To me, it’s a lot of artists that are out there still doing that. It’s just they’re not pushed by what you call the mainstream. So it seems like they’re not as loud. But then you got artists like Kendrick Lamar, who’s one of the loudest, and he puts a lot of thought and symbolism and metaphors in his music.
You’ve had your hands in a lot of pots over the years, but the Big3 feels like a true labor of love for you. What’s been the key driver in pushing this league forward despite the challenges you face? How do you see this shaping opportunities for athletes outside of the NBA in the future?
What’s been pushing it? I’m a fan! It’s something I want to see. You know, I’m sick of, after the finals, waiting for the NFL to start week one. It’s a long summer of boring sports to me. So this is something that I envision, and it’s at the perfect time of the year when everybody else wants something to do too. So that’s been the driving force–just a fan knowing that I’m doing something cool for other basketball fans out there.
And then you pivot to the players, what they get out of it. The coaches, what it does for their–mental health is too much of a big, complicated word, but what it does for their self-esteem. They’re back in the arena, doing what they do best. A lot of these dudes are 6 feet tall in the air, some of them 7 feet tall, and they’ve been playing basketball since they were young. So to have an avenue where they can continue to do that, entertain people, and play at a high level… You know it’s not a pickup game, and it’s not an All-Star kind of bullshit ass game, but it’s serious competition. Them guys are still hungry for that. The Big3 is great for them and our Hall of Fame coaches, too. Because, you know, to be honest, nobody was going to give Iceman George Gervin a coaching job or Dr. J or you know, Rick Barry, you know–nobody was coming to give them coaching jobs, and they were able to coach in our league and get back in the arena, and do what they do best, too, which is compete, even if it’s just on the coaching level.
You’re back on the road with the Truth To Power: 40 Years Of Attitude tour. What does that title represent for you? How do you reflect on four decades of making music that speaks truth to power?
Truth To Power. You know, to me, it has a double meaning again. It’s a phrase that, you know, seems like, ‘Oh, you’re speaking to powerful people and telling them what’s real.’ Yeah, I’m doing that too, but it’s also a truth to power when you’re true to yourself, true to what you want to do, and true to what you believe in. You become powerful. And so, that’s my journey. You know, being truthful and honest and not afraid to say what I feel. It’s given me fortitude and internal power that you know, I can’t deny it. It has that meaning.

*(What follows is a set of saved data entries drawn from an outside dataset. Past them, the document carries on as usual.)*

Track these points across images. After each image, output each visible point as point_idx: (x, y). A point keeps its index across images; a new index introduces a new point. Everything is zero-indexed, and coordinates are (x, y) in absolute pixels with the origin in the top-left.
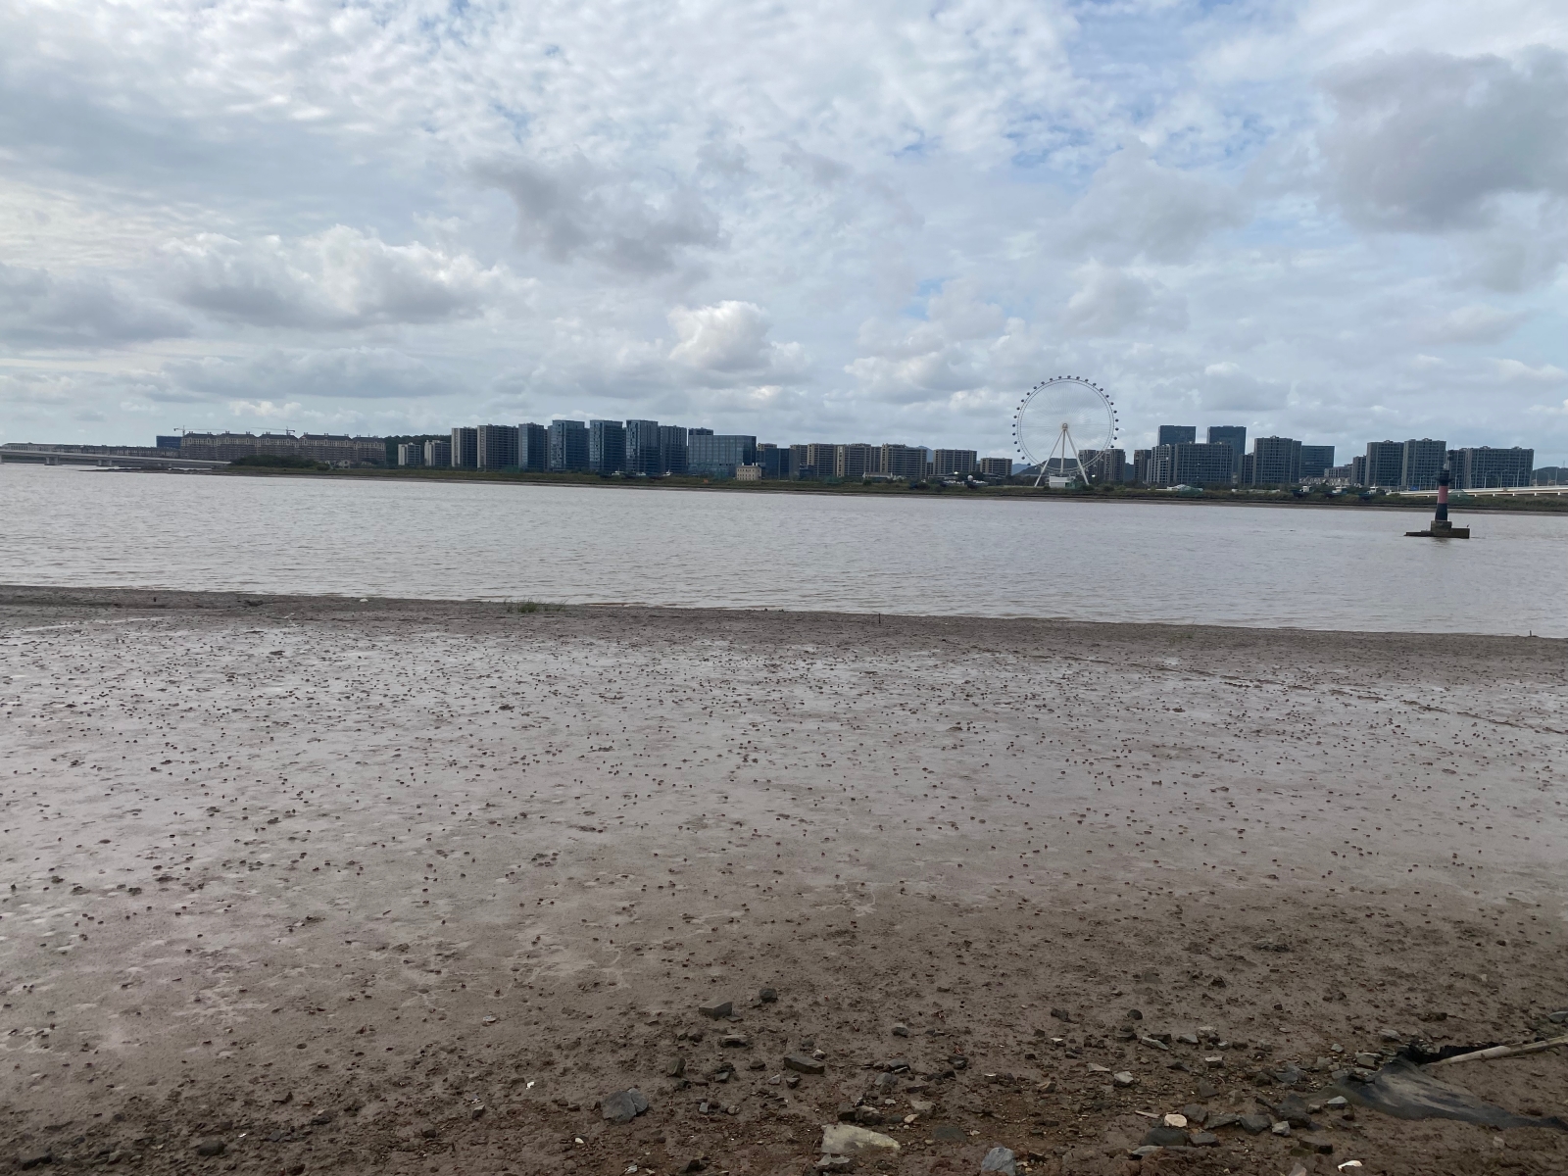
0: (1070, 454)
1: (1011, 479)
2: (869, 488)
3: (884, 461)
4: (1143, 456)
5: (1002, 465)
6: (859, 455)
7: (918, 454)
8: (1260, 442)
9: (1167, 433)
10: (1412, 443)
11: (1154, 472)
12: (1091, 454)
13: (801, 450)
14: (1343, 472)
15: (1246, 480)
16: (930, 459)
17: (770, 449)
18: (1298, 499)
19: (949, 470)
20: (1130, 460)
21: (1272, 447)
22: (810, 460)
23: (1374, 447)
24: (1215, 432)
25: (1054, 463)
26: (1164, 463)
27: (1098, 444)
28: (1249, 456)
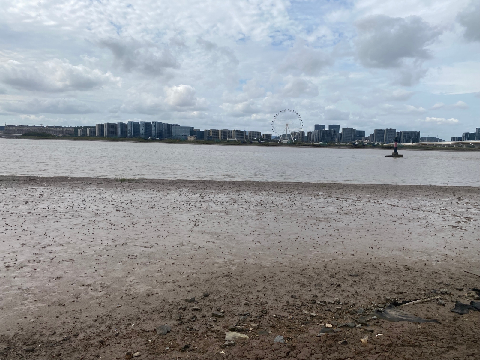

And 40 years in the game, like, is the reason why we’re doing it this big. This is why we’re going so big with it, because that’s something to celebrate, that’s something to highlight. It’s nothing to sneeze at. And I want to celebrate with my fans. You know, my day one fans and my day twos, day threes and day four fans, too.
How does it feel at this point to be 40 years strong and being able to accomplish as much as you’ve done, between film, music, and obviously sports, and beyond? How does it feel when you have some quiet time to reflect on such a milestone?
Of course, it feels amazing. You know, I feel like I’m living the dream, but at the same time, too, I want to make sure the people who bought tickets for my show have a good time. So, you know, that’s on my mind, and my next projects. Not really what I did yesterday, but what I’m gonna do tomorrow is really what I’m looking forward to. So I do smell the roses, but I don’t stay too long, you know? I keep moving. Make new roses.